_How to complete this task_.
Report, as a single number, how many lines of the records contain the word "into".

[[ Data to examine, beginning ]]

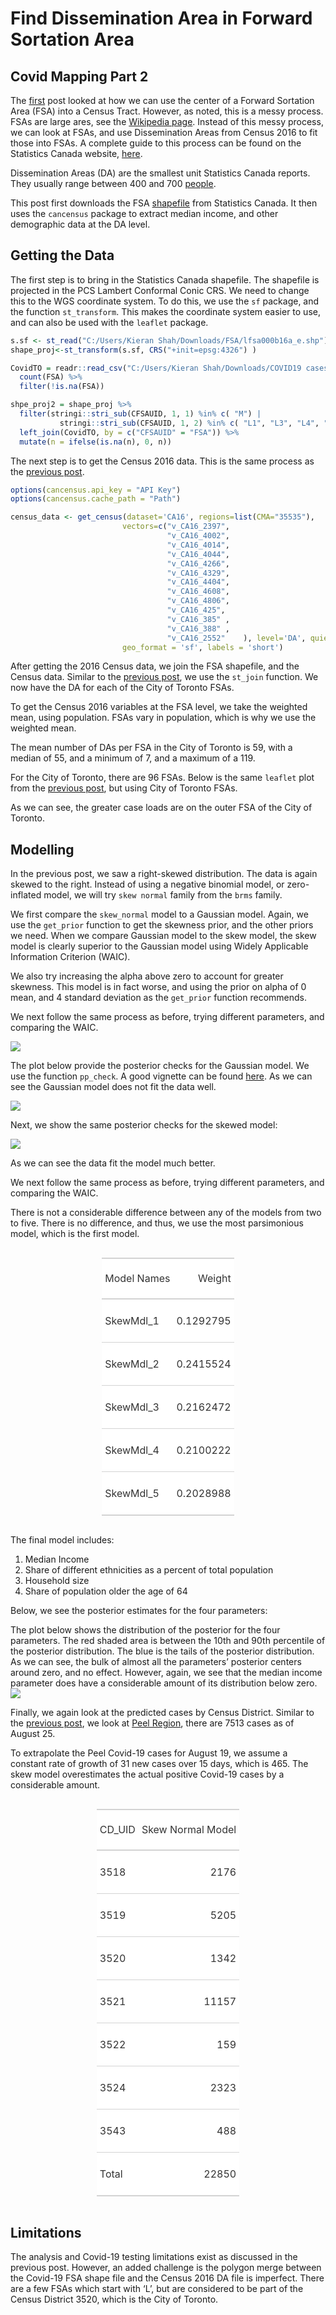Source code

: Find Dissemination Area in Forward Sortation Area
================

## Covid Mapping Part 2

The [first](https://kieranshah.netlify.app/2020/08/26/covid-mapping/)
post looked at how we can use the center of a Forward Sortation Area
(FSA) into a Census Tract. However, as noted, this is a messy process.
FSAs are large ares, see the [Wikipedia
page](https://en.wikipedia.org/wiki/List_of_postal_codes_of_Canada:_M).
Instead of this messy process, we can look at FSAs, and use
Dissemination Areas from Census 2016 to fit those into FSAs. A complete
guide to this process can be found on the Statistics Canada website,
[here](file:///C:/Users/Kieran%20Shah/Downloads/92-179-g2011001-eng.pdf).

Dissemination Areas (DA) are the smallest unit Statistics Canada
reports. They usually range between 400 and 700
[people](https://en.wikipedia.org/wiki/Census_geographic_units_of_Canada#Dissemination_areas).

This post first downloads the FSA
[shapefile](https://www12.statcan.gc.ca/census-recensement/alternative_alternatif.cfm?l=eng&dispext=zip&teng=lfsa000b16a_e.zip&k=%20%20%20%2044221&loc=http://www12.statcan.gc.ca/census-recensement/2011/geo/bound-limit/files-fichiers/2016/lfsa000b16a_e.zip)
from Statistics Canada. It then uses the `cancensus` package to extract
median income, and other demographic data at the DA level.

## Getting the Data

The first step is to bring in the Statistics Canada shapefile. The
shapefile is projected in the PCS Lambert Conformal Conic CRS. We need
to change this to the WGS coordinate system. To do this, we use the `sf`
package, and the function `st_transform`. This makes the coordinate
system easier to use, and can also be used with the `leaflet` package.

``` r
s.sf <- st_read("C:/Users/Kieran Shah/Downloads/FSA/lfsa000b16a_e.shp")
shape_proj<-st_transform(s.sf, CRS("+init=epsg:4326") )

CovidTO = readr::read_csv("C:/Users/Kieran Shah/Downloads/COVID19 cases.csv") %>% 
  count(FSA) %>% 
  filter(!is.na(FSA))

shpe_proj2 = shape_proj %>% 
  filter(stringi::stri_sub(CFSAUID, 1, 1) %in% c( "M") | 
           stringi::stri_sub(CFSAUID, 1, 2) %in% c( "L1", "L3", "L4", "L5", "L6", "L7")) %>% 
  left_join(CovidTO, by = c("CFSAUID" = "FSA")) %>% 
  mutate(n = ifelse(is.na(n), 0, n))
```

The next step is to get the Census 2016 data. This is the same process
as the [previous
post](https://kieranshah.netlify.app/2020/08/26/covid-mapping/).

``` r
options(cancensus.api_key = "API Key")
options(cancensus.cache_path = "Path")

census_data <- get_census(dataset='CA16', regions=list(CMA="35535"),
                         vectors=c("v_CA16_2397",
                                   "v_CA16_4002",
                                   "v_CA16_4014",
                                   "v_CA16_4044",
                                   "v_CA16_4266",
                                   "v_CA16_4329",
                                   "v_CA16_4404",
                                   "v_CA16_4608",
                                   "v_CA16_4806",
                                   "v_CA16_425",
                                   "v_CA16_385" ,
                                   "v_CA16_388" ,
                                   "v_CA16_2552"    ), level='DA', quiet = TRUE,
                         geo_format = 'sf', labels = 'short')
```

After getting the 2016 Census data, we join the FSA shapefile, and the
Census data. Similar to the [previous
post](https://kieranshah.netlify.app/2020/08/26/covid-mapping/), we use
the `st_join` function. We now have the DA for each of the City of
Toronto FSAs.

To get the Census 2016 variables at the FSA level, we take the weighted
mean, using population. FSAs vary in population, which is why we use the
weighted mean.

The mean number of DAs per FSA in the City of Toronto is 59, with a
median of 55, and a minimum of 7, and a maximum of a 119.

For the City of Toronto, there are 96 FSAs. Below is the same `leaflet`
plot from the [previous
post](https://kieranshah.netlify.app/2020/08/26/covid-mapping/), but
using City of Toronto FSAs.

As we can see, the greater case loads are on the outer FSA of the City
of Toronto.

## Modelling

In the previous post, we saw a right-skewed distribution. The data is
again skewed to the right. Instead of using a negative binomial model,
or zero-inflated model, we will try `skew normal` family from the `brms`
family.

We first compare the `skew_normal` model to a Gaussian model. Again, we
use the `get_prior` function to get the skewness prior, and the other
priors we need. When we compare Gaussian model to the skew model, the
skew model is clearly superior to the Gaussian model using Widely
Applicable Information Criterion (WAIC).

We also try increasing the alpha above zero to account for greater
skewness. This model is in fact worse, and using the prior on alpha of 0
mean, and 4 standard deviation as the `get_prior` function recommends.

We next follow the same process as before, trying different parameters,
and comparing the WAIC.

![](FSA_to_DA_files/figure-gfm/densPlt-1.png)<!-- -->

The plot below provide the posterior checks for the Gaussian model. We
use the function `pp_check`. A good vignette can be found
[here](https://cran.r-project.org/web/packages/bayesplot/vignettes/graphical-ppcs.html).
As we can see the Gaussian model does not fit the data well.

![](FSA_to_DA_files/figure-gfm/GaussianPP_plt-1.png)<!-- -->

Next, we show the same posterior checks for the skewed model:

![](FSA_to_DA_files/figure-gfm/skew_plt-1.png)<!-- -->

As we can see the data fit the model much better.

We next follow the same process as before, trying different parameters,
and comparing the WAIC.

There is not a considerable difference between any of the models from
two to five. There is no difference, and thus, we use the most
parsimonious model, which is the first model.

<!--html_preserve-->

<style>html {
  font-family: -apple-system, BlinkMacSystemFont, 'Segoe UI', Roboto, Oxygen, Ubuntu, Cantarell, 'Helvetica Neue', 'Fira Sans', 'Droid Sans', Arial, sans-serif;
}

#ctuyyhkgcw .gt_table {
  display: table;
  border-collapse: collapse;
  margin-left: auto;
  margin-right: auto;
  color: #333333;
  font-size: 16px;
  background-color: #FFFFFF;
  width: auto;
  border-top-style: solid;
  border-top-width: 2px;
  border-top-color: #A8A8A8;
  border-right-style: none;
  border-right-width: 2px;
  border-right-color: #D3D3D3;
  border-bottom-style: solid;
  border-bottom-width: 2px;
  border-bottom-color: #A8A8A8;
  border-left-style: none;
  border-left-width: 2px;
  border-left-color: #D3D3D3;
}

#ctuyyhkgcw .gt_heading {
  background-color: #FFFFFF;
  text-align: center;
  border-bottom-color: #FFFFFF;
  border-left-style: none;
  border-left-width: 1px;
  border-left-color: #D3D3D3;
  border-right-style: none;
  border-right-width: 1px;
  border-right-color: #D3D3D3;
}

#ctuyyhkgcw .gt_title {
  color: #333333;
  font-size: 125%;
  font-weight: initial;
  padding-top: 4px;
  padding-bottom: 4px;
  border-bottom-color: #FFFFFF;
  border-bottom-width: 0;
}

#ctuyyhkgcw .gt_subtitle {
  color: #333333;
  font-size: 85%;
  font-weight: initial;
  padding-top: 0;
  padding-bottom: 4px;
  border-top-color: #FFFFFF;
  border-top-width: 0;
}

#ctuyyhkgcw .gt_bottom_border {
  border-bottom-style: solid;
  border-bottom-width: 2px;
  border-bottom-color: #D3D3D3;
}

#ctuyyhkgcw .gt_col_headings {
  border-top-style: solid;
  border-top-width: 2px;
  border-top-color: #D3D3D3;
  border-bottom-style: solid;
  border-bottom-width: 2px;
  border-bottom-color: #D3D3D3;
  border-left-style: none;
  border-left-width: 1px;
  border-left-color: #D3D3D3;
  border-right-style: none;
  border-right-width: 1px;
  border-right-color: #D3D3D3;
}

#ctuyyhkgcw .gt_col_heading {
  color: #333333;
  background-color: #FFFFFF;
  font-size: 100%;
  font-weight: normal;
  text-transform: inherit;
  border-left-style: none;
  border-left-width: 1px;
  border-left-color: #D3D3D3;
  border-right-style: none;
  border-right-width: 1px;
  border-right-color: #D3D3D3;
  vertical-align: bottom;
  padding-top: 5px;
  padding-bottom: 6px;
  padding-left: 5px;
  padding-right: 5px;
  overflow-x: hidden;
}

#ctuyyhkgcw .gt_column_spanner_outer {
  color: #333333;
  background-color: #FFFFFF;
  font-size: 100%;
  font-weight: normal;
  text-transform: inherit;
  padding-top: 0;
  padding-bottom: 0;
  padding-left: 4px;
  padding-right: 4px;
}

#ctuyyhkgcw .gt_column_spanner_outer:first-child {
  padding-left: 0;
}

#ctuyyhkgcw .gt_column_spanner_outer:last-child {
  padding-right: 0;
}

#ctuyyhkgcw .gt_column_spanner {
  border-bottom-style: solid;
  border-bottom-width: 2px;
  border-bottom-color: #D3D3D3;
  vertical-align: bottom;
  padding-top: 5px;
  padding-bottom: 6px;
  overflow-x: hidden;
  display: inline-block;
  width: 100%;
}

#ctuyyhkgcw .gt_group_heading {
  padding: 8px;
  color: #333333;
  background-color: #FFFFFF;
  font-size: 100%;
  font-weight: initial;
  text-transform: inherit;
  border-top-style: solid;
  border-top-width: 2px;
  border-top-color: #D3D3D3;
  border-bottom-style: solid;
  border-bottom-width: 2px;
  border-bottom-color: #D3D3D3;
  border-left-style: none;
  border-left-width: 1px;
  border-left-color: #D3D3D3;
  border-right-style: none;
  border-right-width: 1px;
  border-right-color: #D3D3D3;
  vertical-align: middle;
}

#ctuyyhkgcw .gt_empty_group_heading {
  padding: 0.5px;
  color: #333333;
  background-color: #FFFFFF;
  font-size: 100%;
  font-weight: initial;
  border-top-style: solid;
  border-top-width: 2px;
  border-top-color: #D3D3D3;
  border-bottom-style: solid;
  border-bottom-width: 2px;
  border-bottom-color: #D3D3D3;
  vertical-align: middle;
}

#ctuyyhkgcw .gt_striped {
  background-color: rgba(128, 128, 128, 0.05);
}

#ctuyyhkgcw .gt_from_md > :first-child {
  margin-top: 0;
}

#ctuyyhkgcw .gt_from_md > :last-child {
  margin-bottom: 0;
}

#ctuyyhkgcw .gt_row {
  padding-top: 8px;
  padding-bottom: 8px;
  padding-left: 5px;
  padding-right: 5px;
  margin: 10px;
  border-top-style: solid;
  border-top-width: 1px;
  border-top-color: #D3D3D3;
  border-left-style: none;
  border-left-width: 1px;
  border-left-color: #D3D3D3;
  border-right-style: none;
  border-right-width: 1px;
  border-right-color: #D3D3D3;
  vertical-align: middle;
  overflow-x: hidden;
}

#ctuyyhkgcw .gt_stub {
  color: #333333;
  background-color: #FFFFFF;
  font-size: 100%;
  font-weight: initial;
  text-transform: inherit;
  border-right-style: solid;
  border-right-width: 2px;
  border-right-color: #D3D3D3;
  padding-left: 12px;
}

#ctuyyhkgcw .gt_summary_row {
  color: #333333;
  background-color: #FFFFFF;
  text-transform: inherit;
  padding-top: 8px;
  padding-bottom: 8px;
  padding-left: 5px;
  padding-right: 5px;
}

#ctuyyhkgcw .gt_first_summary_row {
  padding-top: 8px;
  padding-bottom: 8px;
  padding-left: 5px;
  padding-right: 5px;
  border-top-style: solid;
  border-top-width: 2px;
  border-top-color: #D3D3D3;
}

#ctuyyhkgcw .gt_grand_summary_row {
  color: #333333;
  background-color: #FFFFFF;
  text-transform: inherit;
  padding-top: 8px;
  padding-bottom: 8px;
  padding-left: 5px;
  padding-right: 5px;
}

#ctuyyhkgcw .gt_first_grand_summary_row {
  padding-top: 8px;
  padding-bottom: 8px;
  padding-left: 5px;
  padding-right: 5px;
  border-top-style: double;
  border-top-width: 6px;
  border-top-color: #D3D3D3;
}

#ctuyyhkgcw .gt_table_body {
  border-top-style: solid;
  border-top-width: 2px;
  border-top-color: #D3D3D3;
  border-bottom-style: solid;
  border-bottom-width: 2px;
  border-bottom-color: #D3D3D3;
}

#ctuyyhkgcw .gt_footnotes {
  color: #333333;
  background-color: #FFFFFF;
  border-bottom-style: none;
  border-bottom-width: 2px;
  border-bottom-color: #D3D3D3;
  border-left-style: none;
  border-left-width: 2px;
  border-left-color: #D3D3D3;
  border-right-style: none;
  border-right-width: 2px;
  border-right-color: #D3D3D3;
}

#ctuyyhkgcw .gt_footnote {
  margin: 0px;
  font-size: 90%;
  padding: 4px;
}

#ctuyyhkgcw .gt_sourcenotes {
  color: #333333;
  background-color: #FFFFFF;
  border-bottom-style: none;
  border-bottom-width: 2px;
  border-bottom-color: #D3D3D3;
  border-left-style: none;
  border-left-width: 2px;
  border-left-color: #D3D3D3;
  border-right-style: none;
  border-right-width: 2px;
  border-right-color: #D3D3D3;
}

#ctuyyhkgcw .gt_sourcenote {
  font-size: 90%;
  padding: 4px;
}

#ctuyyhkgcw .gt_left {
  text-align: left;
}

#ctuyyhkgcw .gt_center {
  text-align: center;
}

#ctuyyhkgcw .gt_right {
  text-align: right;
  font-variant-numeric: tabular-nums;
}

#ctuyyhkgcw .gt_font_normal {
  font-weight: normal;
}

#ctuyyhkgcw .gt_font_bold {
  font-weight: bold;
}

#ctuyyhkgcw .gt_font_italic {
  font-style: italic;
}

#ctuyyhkgcw .gt_super {
  font-size: 65%;
}

#ctuyyhkgcw .gt_footnote_marks {
  font-style: italic;
  font-size: 65%;
}
</style>

<div id="ctuyyhkgcw" style="overflow-x:auto;overflow-y:auto;width:auto;height:auto;">

<table class="gt_table">

<thead class="gt_col_headings">

<tr>

<th class="gt_col_heading gt_columns_bottom_border gt_left" rowspan="1" colspan="1">

Model Names

</th>

<th class="gt_col_heading gt_columns_bottom_border gt_right" rowspan="1" colspan="1">

Weight

</th>

</tr>

</thead>

<tbody class="gt_table_body">

<tr>

<td class="gt_row gt_left">

SkewMdl\_1

</td>

<td class="gt_row gt_right">

0.1292795

</td>

</tr>

<tr>

<td class="gt_row gt_left">

SkewMdl\_2

</td>

<td class="gt_row gt_right">

0.2415524

</td>

</tr>

<tr>

<td class="gt_row gt_left">

SkewMdl\_3

</td>

<td class="gt_row gt_right">

0.2162472

</td>

</tr>

<tr>

<td class="gt_row gt_left">

SkewMdl\_4

</td>

<td class="gt_row gt_right">

0.2100222

</td>

</tr>

<tr>

<td class="gt_row gt_left">

SkewMdl\_5

</td>

<td class="gt_row gt_right">

0.2028988

</td>

</tr>

</tbody>

</table>

</div>

<!--/html_preserve-->

The final model includes:

1.  Median Income
2.  Share of different ethnicities as a percent of total population
3.  Household size
4.  Share of population older the age of 64

Below, we see the posterior estimates for the four parameters:

The plot below shows the distribution of the posterior for the four
parameters. The red shaded area is between the 10th and 90th percentile
of the posterior distribution. The blue is the tails of the posterior
distribution. As we can see, the bulk of almost all the parameters’
posterior centers around zero, and no effect. However, again, we see
that the median income parameter does have a considerable amount of its
distribution below zero.
![](FSA_to_DA_files/figure-gfm/postcoefdistr-1.png)<!-- -->

Finally, we again look at the predicted cases by Census District.
Similar to the [previous
post](https://kieranshah.netlify.app/2020/08/26/covid-mapping/), we look
at [Peel Region](https://www.peelregion.ca/coronavirus/case-status/),
there are 7513 cases as of August 25.

To extrapolate the Peel Covid-19 cases for August 19, we assume a
constant rate of growth of 31 new cases over 15 days, which is 465. The
skew model overestimates the actual positive Covid-19 cases by a
considerable amount.

<!--html_preserve-->

<style>html {
  font-family: -apple-system, BlinkMacSystemFont, 'Segoe UI', Roboto, Oxygen, Ubuntu, Cantarell, 'Helvetica Neue', 'Fira Sans', 'Droid Sans', Arial, sans-serif;
}

#txrnzhfrzp .gt_table {
  display: table;
  border-collapse: collapse;
  margin-left: auto;
  margin-right: auto;
  color: #333333;
  font-size: 16px;
  background-color: #FFFFFF;
  width: auto;
  border-top-style: solid;
  border-top-width: 2px;
  border-top-color: #A8A8A8;
  border-right-style: none;
  border-right-width: 2px;
  border-right-color: #D3D3D3;
  border-bottom-style: solid;
  border-bottom-width: 2px;
  border-bottom-color: #A8A8A8;
  border-left-style: none;
  border-left-width: 2px;
  border-left-color: #D3D3D3;
}

#txrnzhfrzp .gt_heading {
  background-color: #FFFFFF;
  text-align: center;
  border-bottom-color: #FFFFFF;
  border-left-style: none;
  border-left-width: 1px;
  border-left-color: #D3D3D3;
  border-right-style: none;
  border-right-width: 1px;
  border-right-color: #D3D3D3;
}

#txrnzhfrzp .gt_title {
  color: #333333;
  font-size: 125%;
  font-weight: initial;
  padding-top: 4px;
  padding-bottom: 4px;
  border-bottom-color: #FFFFFF;
  border-bottom-width: 0;
}

#txrnzhfrzp .gt_subtitle {
  color: #333333;
  font-size: 85%;
  font-weight: initial;
  padding-top: 0;
  padding-bottom: 4px;
  border-top-color: #FFFFFF;
  border-top-width: 0;
}

#txrnzhfrzp .gt_bottom_border {
  border-bottom-style: solid;
  border-bottom-width: 2px;
  border-bottom-color: #D3D3D3;
}

#txrnzhfrzp .gt_col_headings {
  border-top-style: solid;
  border-top-width: 2px;
  border-top-color: #D3D3D3;
  border-bottom-style: solid;
  border-bottom-width: 2px;
  border-bottom-color: #D3D3D3;
  border-left-style: none;
  border-left-width: 1px;
  border-left-color: #D3D3D3;
  border-right-style: none;
  border-right-width: 1px;
  border-right-color: #D3D3D3;
}

#txrnzhfrzp .gt_col_heading {
  color: #333333;
  background-color: #FFFFFF;
  font-size: 100%;
  font-weight: normal;
  text-transform: inherit;
  border-left-style: none;
  border-left-width: 1px;
  border-left-color: #D3D3D3;
  border-right-style: none;
  border-right-width: 1px;
  border-right-color: #D3D3D3;
  vertical-align: bottom;
  padding-top: 5px;
  padding-bottom: 6px;
  padding-left: 5px;
  padding-right: 5px;
  overflow-x: hidden;
}

#txrnzhfrzp .gt_column_spanner_outer {
  color: #333333;
  background-color: #FFFFFF;
  font-size: 100%;
  font-weight: normal;
  text-transform: inherit;
  padding-top: 0;
  padding-bottom: 0;
  padding-left: 4px;
  padding-right: 4px;
}

#txrnzhfrzp .gt_column_spanner_outer:first-child {
  padding-left: 0;
}

#txrnzhfrzp .gt_column_spanner_outer:last-child {
  padding-right: 0;
}

#txrnzhfrzp .gt_column_spanner {
  border-bottom-style: solid;
  border-bottom-width: 2px;
  border-bottom-color: #D3D3D3;
  vertical-align: bottom;
  padding-top: 5px;
  padding-bottom: 6px;
  overflow-x: hidden;
  display: inline-block;
  width: 100%;
}

#txrnzhfrzp .gt_group_heading {
  padding: 8px;
  color: #333333;
  background-color: #FFFFFF;
  font-size: 100%;
  font-weight: initial;
  text-transform: inherit;
  border-top-style: solid;
  border-top-width: 2px;
  border-top-color: #D3D3D3;
  border-bottom-style: solid;
  border-bottom-width: 2px;
  border-bottom-color: #D3D3D3;
  border-left-style: none;
  border-left-width: 1px;
  border-left-color: #D3D3D3;
  border-right-style: none;
  border-right-width: 1px;
  border-right-color: #D3D3D3;
  vertical-align: middle;
}

#txrnzhfrzp .gt_empty_group_heading {
  padding: 0.5px;
  color: #333333;
  background-color: #FFFFFF;
  font-size: 100%;
  font-weight: initial;
  border-top-style: solid;
  border-top-width: 2px;
  border-top-color: #D3D3D3;
  border-bottom-style: solid;
  border-bottom-width: 2px;
  border-bottom-color: #D3D3D3;
  vertical-align: middle;
}

#txrnzhfrzp .gt_striped {
  background-color: rgba(128, 128, 128, 0.05);
}

#txrnzhfrzp .gt_from_md > :first-child {
  margin-top: 0;
}

#txrnzhfrzp .gt_from_md > :last-child {
  margin-bottom: 0;
}

#txrnzhfrzp .gt_row {
  padding-top: 8px;
  padding-bottom: 8px;
  padding-left: 5px;
  padding-right: 5px;
  margin: 10px;
  border-top-style: solid;
  border-top-width: 1px;
  border-top-color: #D3D3D3;
  border-left-style: none;
  border-left-width: 1px;
  border-left-color: #D3D3D3;
  border-right-style: none;
  border-right-width: 1px;
  border-right-color: #D3D3D3;
  vertical-align: middle;
  overflow-x: hidden;
}

#txrnzhfrzp .gt_stub {
  color: #333333;
  background-color: #FFFFFF;
  font-size: 100%;
  font-weight: initial;
  text-transform: inherit;
  border-right-style: solid;
  border-right-width: 2px;
  border-right-color: #D3D3D3;
  padding-left: 12px;
}

#txrnzhfrzp .gt_summary_row {
  color: #333333;
  background-color: #FFFFFF;
  text-transform: inherit;
  padding-top: 8px;
  padding-bottom: 8px;
  padding-left: 5px;
  padding-right: 5px;
}

#txrnzhfrzp .gt_first_summary_row {
  padding-top: 8px;
  padding-bottom: 8px;
  padding-left: 5px;
  padding-right: 5px;
  border-top-style: solid;
  border-top-width: 2px;
  border-top-color: #D3D3D3;
}

#txrnzhfrzp .gt_grand_summary_row {
  color: #333333;
  background-color: #FFFFFF;
  text-transform: inherit;
  padding-top: 8px;
  padding-bottom: 8px;
  padding-left: 5px;
  padding-right: 5px;
}

#txrnzhfrzp .gt_first_grand_summary_row {
  padding-top: 8px;
  padding-bottom: 8px;
  padding-left: 5px;
  padding-right: 5px;
  border-top-style: double;
  border-top-width: 6px;
  border-top-color: #D3D3D3;
}

#txrnzhfrzp .gt_table_body {
  border-top-style: solid;
  border-top-width: 2px;
  border-top-color: #D3D3D3;
  border-bottom-style: solid;
  border-bottom-width: 2px;
  border-bottom-color: #D3D3D3;
}

#txrnzhfrzp .gt_footnotes {
  color: #333333;
  background-color: #FFFFFF;
  border-bottom-style: none;
  border-bottom-width: 2px;
  border-bottom-color: #D3D3D3;
  border-left-style: none;
  border-left-width: 2px;
  border-left-color: #D3D3D3;
  border-right-style: none;
  border-right-width: 2px;
  border-right-color: #D3D3D3;
}

#txrnzhfrzp .gt_footnote {
  margin: 0px;
  font-size: 90%;
  padding: 4px;
}

#txrnzhfrzp .gt_sourcenotes {
  color: #333333;
  background-color: #FFFFFF;
  border-bottom-style: none;
  border-bottom-width: 2px;
  border-bottom-color: #D3D3D3;
  border-left-style: none;
  border-left-width: 2px;
  border-left-color: #D3D3D3;
  border-right-style: none;
  border-right-width: 2px;
  border-right-color: #D3D3D3;
}

#txrnzhfrzp .gt_sourcenote {
  font-size: 90%;
  padding: 4px;
}

#txrnzhfrzp .gt_left {
  text-align: left;
}

#txrnzhfrzp .gt_center {
  text-align: center;
}

#txrnzhfrzp .gt_right {
  text-align: right;
  font-variant-numeric: tabular-nums;
}

#txrnzhfrzp .gt_font_normal {
  font-weight: normal;
}

#txrnzhfrzp .gt_font_bold {
  font-weight: bold;
}

#txrnzhfrzp .gt_font_italic {
  font-style: italic;
}

#txrnzhfrzp .gt_super {
  font-size: 65%;
}

#txrnzhfrzp .gt_footnote_marks {
  font-style: italic;
  font-size: 65%;
}
</style>

<div id="txrnzhfrzp" style="overflow-x:auto;overflow-y:auto;width:auto;height:auto;">

<table class="gt_table">

<thead class="gt_col_headings">

<tr>

<th class="gt_col_heading gt_columns_bottom_border gt_left" rowspan="1" colspan="1">

CD\_UID

</th>

<th class="gt_col_heading gt_columns_bottom_border gt_right" rowspan="1" colspan="1">

Skew Normal Model

</th>

</tr>

</thead>

<tbody class="gt_table_body">

<tr>

<td class="gt_row gt_left">

3518

</td>

<td class="gt_row gt_right">

2176

</td>

</tr>

<tr>

<td class="gt_row gt_left">

3519

</td>

<td class="gt_row gt_right">

5205

</td>

</tr>

<tr>

<td class="gt_row gt_left">

3520

</td>

<td class="gt_row gt_right">

1342

</td>

</tr>

<tr>

<td class="gt_row gt_left">

3521

</td>

<td class="gt_row gt_right">

11157

</td>

</tr>

<tr>

<td class="gt_row gt_left">

3522

</td>

<td class="gt_row gt_right">

159

</td>

</tr>

<tr>

<td class="gt_row gt_left">

3524

</td>

<td class="gt_row gt_right">

2323

</td>

</tr>

<tr>

<td class="gt_row gt_left">

3543

</td>

<td class="gt_row gt_right">

488

</td>

</tr>

<tr>

<td class="gt_row gt_left">

Total

</td>

<td class="gt_row gt_right">

22850

</td>

</tr>

</tbody>

</table>

</div>

<!--/html_preserve-->

## Limitations

The analysis and Covid-19 testing limitations exist as discussed in the
previous post. However, an added challenge is the polygon merge between
the Covid-19 FSA shape file and the Census 2016 DA file is imperfect.
There are a few FSAs which start with ‘L’, but are considered to be part
of the Census District 3520, which is the City of Toronto.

[[ Data to examine, end ]]

_Exercise answer_.
2